- _Problem requirements_
Convert the listing below into a JSON array of strings, one string per line, leaving out blank lines.

- _Data for this task_
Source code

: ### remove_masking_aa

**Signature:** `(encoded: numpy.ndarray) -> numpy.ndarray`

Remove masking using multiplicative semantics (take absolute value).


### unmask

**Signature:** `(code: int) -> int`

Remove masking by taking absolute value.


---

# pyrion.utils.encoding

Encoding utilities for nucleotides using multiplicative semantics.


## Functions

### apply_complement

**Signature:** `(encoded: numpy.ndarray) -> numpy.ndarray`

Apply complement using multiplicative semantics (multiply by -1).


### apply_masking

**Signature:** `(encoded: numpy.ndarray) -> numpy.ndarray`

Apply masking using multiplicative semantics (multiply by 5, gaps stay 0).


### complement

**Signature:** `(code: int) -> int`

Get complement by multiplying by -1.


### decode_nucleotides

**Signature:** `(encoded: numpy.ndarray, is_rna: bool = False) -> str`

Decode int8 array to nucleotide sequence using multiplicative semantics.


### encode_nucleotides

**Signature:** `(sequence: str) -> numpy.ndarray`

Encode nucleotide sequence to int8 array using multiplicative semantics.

- _Solution to the exercise_
[
  "Source code",
  ": ### remove_masking_aa",
  "**Signature:** `(encoded: numpy.ndarray) -> numpy.ndarray`",
  "Remove masking using multiplicative semantics (take absolute value).",
  "### unmask",
  "**Signature:** `(code: int) -> int`",
  "Remove masking by taking absolute value.",
  "---",
  "# pyrion.utils.encoding",
  "Encoding utilities for nucleotides using multiplicative semantics.",
  "## Functions",
  "### apply_complement",
  "**Signature:** `(encoded: numpy.ndarray) -> numpy.ndarray`",
  "Apply complement using multiplicative semantics (multiply by -1).",
  "### apply_masking",
  "**Signature:** `(encoded: numpy.ndarray) -> numpy.ndarray`",
  "Apply masking using multiplicative semantics (multiply by 5, gaps stay 0).",
  "### complement",
  "**Signature:** `(code: int) -> int`",
  "Get complement by multiplying by -1.",
  "### decode_nucleotides",
  "**Signature:** `(encoded: numpy.ndarray, is_rna: bool = False) -> str`",
  "Decode int8 array to nucleotide sequence using multiplicative semantics.",
  "### encode_nucleotides",
  "**Signature:** `(sequence: str) -> numpy.ndarray`",
  "Encode nucleotide sequence to int8 array using multiplicative semantics."
]